Related Work & Insights¶
- Foundation Evaluator Lineage: Following the route of "large-scale multi-protocol offline training" by Vu et al., Wang et al., and Cao et al., the idea stems from multi-task learning (T0/T5/FLAN)—data scaling brings cross-task generalization.
- Self-Taught Evaluator (STE) / EvalPlanner: These are closest to this work, but STE uses STaR-style policy re-initialization and only samples a few seed problems in-the-loop, making it hard to scale to other tasks like step-level. FARE breaks this limit using unified multi-task batches + rolling SFT without re-initialization.
- STaR / RAFT / RS-SFT: The method skeleton is adapted from these rejection sampling/self-training algorithms; the key innovation is using evaluation verifiability to remove the reward model.
- Insight: When a subtask's "answer space is naturally verifiable," semi-online rejection sampling SFT may be a more stable and scalable choice than RL; decoupling "evaluation" from "generation" and insisting that evaluators only judge rather than write references is a practical principle for maintaining robustness and efficiency.
Rating¶
- Novelty: ⭐⭐⭐⭐ — The method itself is simple (RS-SFT is not new), but the stance of "Data Scaling > Methodology," the use of verifiability to bypass reward models, and merging multi-tasks into unified rolling training present clear synthesis-level novelty.

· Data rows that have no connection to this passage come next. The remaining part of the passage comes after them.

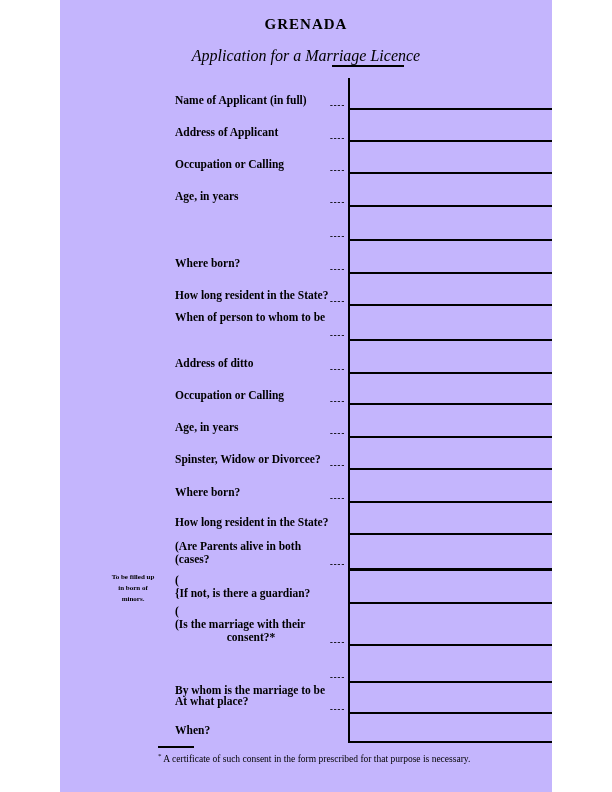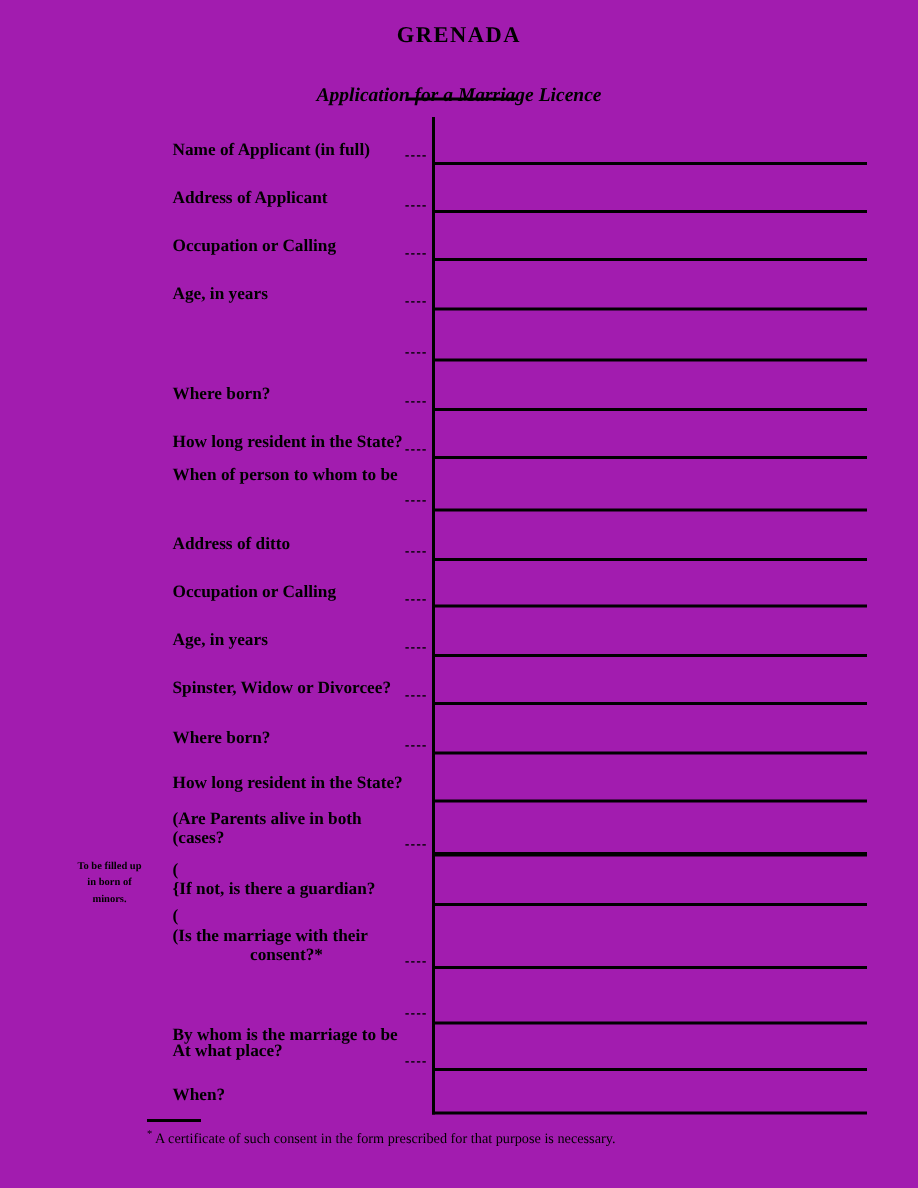--- a/index.html
+++ b/index.html
@@ -2,23 +2,23 @@
 <html><head>
 <meta charset="utf-8">
 <style>
   html, body {
     margin: 0;
     padding: 0;
     background: #ffffff;
   }
   .page {
     position: relative;
-    width: 612px;
+    width: 492px;
     height: 792px;
-    background: #a21caf;
+    background: #c4b5fd;
     margin: 0 auto;
     overflow: hidden;
     font-family: "Liberation Serif", serif;
     color: #000;
   }
   .title {
     position: absolute;
     top: 16px;
     left: 0;
     width: 100%;
@@ -27,24 +27,23 @@
     font-weight: bold;
     letter-spacing: 1px;
     margin: 0;
   }
   .subtitle {
     position: absolute;
     top: 47px;
     left: 0;
     width: 100%;
     text-align: center;
-    font-size: 13px;
-    font-weight: bold;
+    font-size: 16px;
+    font-weight: normal;
     font-style: italic;
-    margin-top: 8px;
   }
   .subtitle-rule {
     position: absolute;
     top: 65px;
     left: 272px;
     width: 72px;
     height: 2px;
     background: #000;
   }
   .vline {

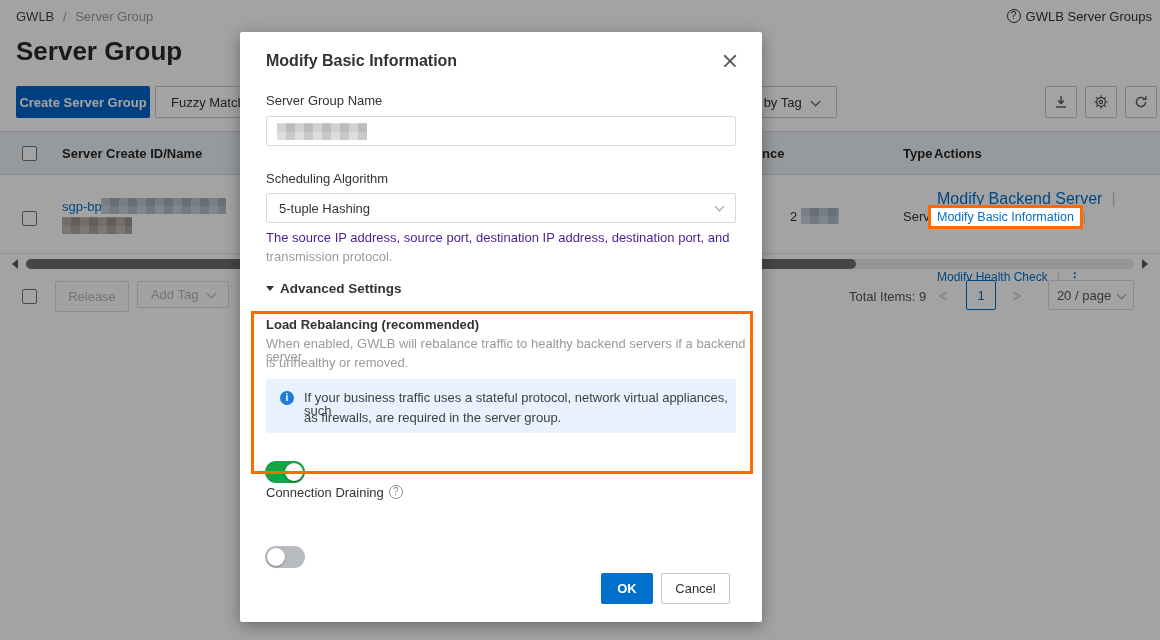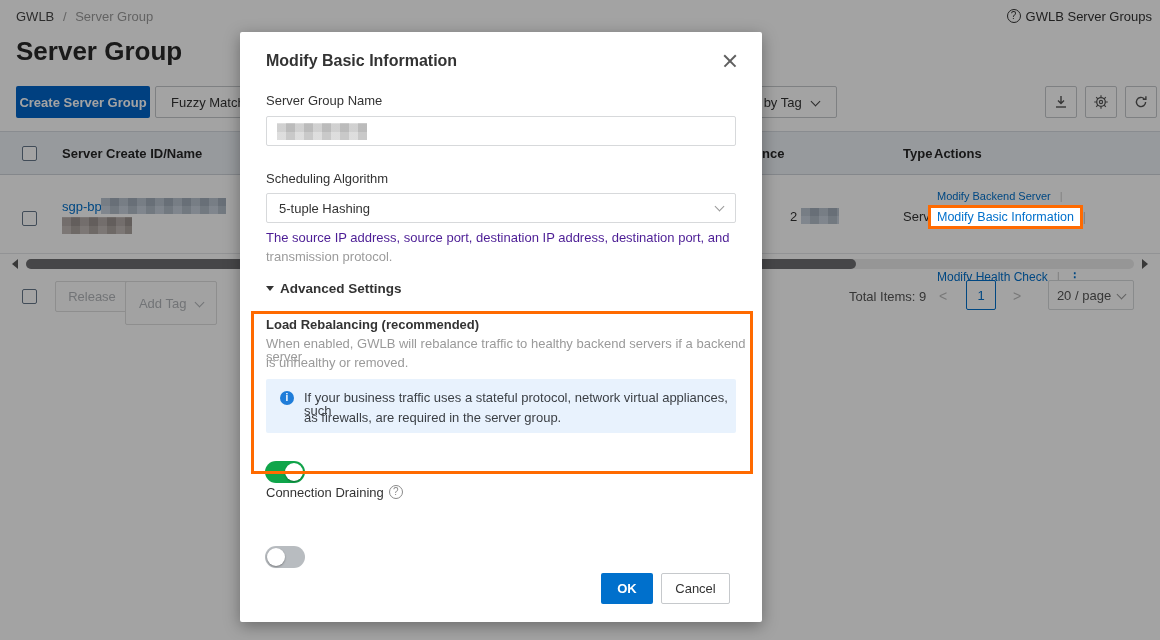--- a/index.html
+++ b/index.html
@@ -122,21 +122,21 @@
     <div class="cb abs" style="left:22px; top:35px;"></div>
     <a class="link abs" style="left:62px; top:24px;">sgp-bp</a>
     <div class="mosaic mosaic-blue abs" style="left:101px; top:22px; width:125px; height:16px;"></div>
     <div class="mosaic mosaic-warm abs" style="left:62px; top:41px; width:70px; height:17px;"></div>
 
     <div class="abs" style="left:790px; top:34px; color:#333;">2</div>
     <div class="mosaic mosaic-blue abs" style="left:801px; top:32px; width:38px; height:16px;"></div>
 
     <div class="abs" style="left:903px; top:34px; color:#333;">Serve</div>
 
-    <div class="abs" style="left:937px; top:15px; display:flex; gap:9px; font-size:11px;">
+    <div class="abs" style="left:937px; top:15px; display:flex; gap:9px; font-size:16px;">
       <a class="link">Modify Backend Server</a>
       <span class="sep">|</span>
     </div>
     <div class="abs" style="left:937px; top:35px; display:flex; gap:9px; font-size:12.5px;">
       <a class="link" style="visibility:hidden;">Modify Basic Information</a>
       <span class="sep">|</span>
     </div>
     <div class="abs" style="left:937px; top:55px; display:flex; gap:9px; align-items:center; font-size:12px;margin-top:40px;">
       <a class="link">Modify Health Check</a>
       <span class="sep">|</span>
@@ -144,21 +144,21 @@
     </div>
   </div>
 
   <div class="tri-left abs" style="left:12px; top:259px;"></div>
   <div class="abs" style="left:26px; top:259px; width:1108px; height:10px; border-radius:5px; background:#ebebeb;"></div>
   <div class="abs" style="left:26px; top:259px; width:830px; height:10px; border-radius:5px; background:#6e6e71;"></div>
   <div class="tri-right abs" style="left:1142px; top:259px;"></div>
 
   <div class="cb abs" style="left:22px; top:289px;"></div>
   <button class="btn-disabled abs" style="left:55px; top:281px; width:74px; height:31px;">Release</button>
-  <button class="btn-disabled abs" style="left:125px; top:281px; width:92px; height:44px;">
+  <button class="btn-disabled abs" style="left:137px; top:281px; width:92px; height:27px;">
     <span>Add Tag</span>
     <span class="chev chev-light" style="margin-left:6px; margin-bottom:2px; border-color:#b3b6ba;"></span>
   </button>
 
   <div class="abs" style="left:849px; top:290px; color:#555;">Total Items: 9</div>
   <div class="abs" style="left:939px; top:289px; color:#bcbcbc; font-size:14px;">&lt;</div>
   <div class="abs" style="left:966px; top:280px; width:30px; height:30px; border:1px solid #0070cc; border-radius:2px;
        color:#0070cc; display:flex; align-items:center; justify-content:center; background:#fff;">1</div>
   <div class="abs" style="left:1013px; top:289px; color:#bcbcbc; font-size:14px;">&gt;</div>
   <div class="abs" style="left:1048px; top:280px; width:86px; height:30px; border:1px solid #d7d9db; border-radius:2px;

- Experimental Thoroughness: ⭐⭐⭐⭐⭐ — 7 core benchmarks + 3 downstream scenarios, including multiple size baselines, PRM comparisons, test-time scaling, and curriculum/direct-judgment ablations.
- Writing Quality: ⭐⭐⭐⭐ — Clear formalization, well-explained motivation and desiderata, and high information density in tables/figures.
- Value: ⭐⭐⭐⭐⭐ — An open-source SOTA evaluator where 20B surpasses 70B+; provides a real 14.1% gain in RL verification, offering direct tool value to the training/evaluation ecosystem.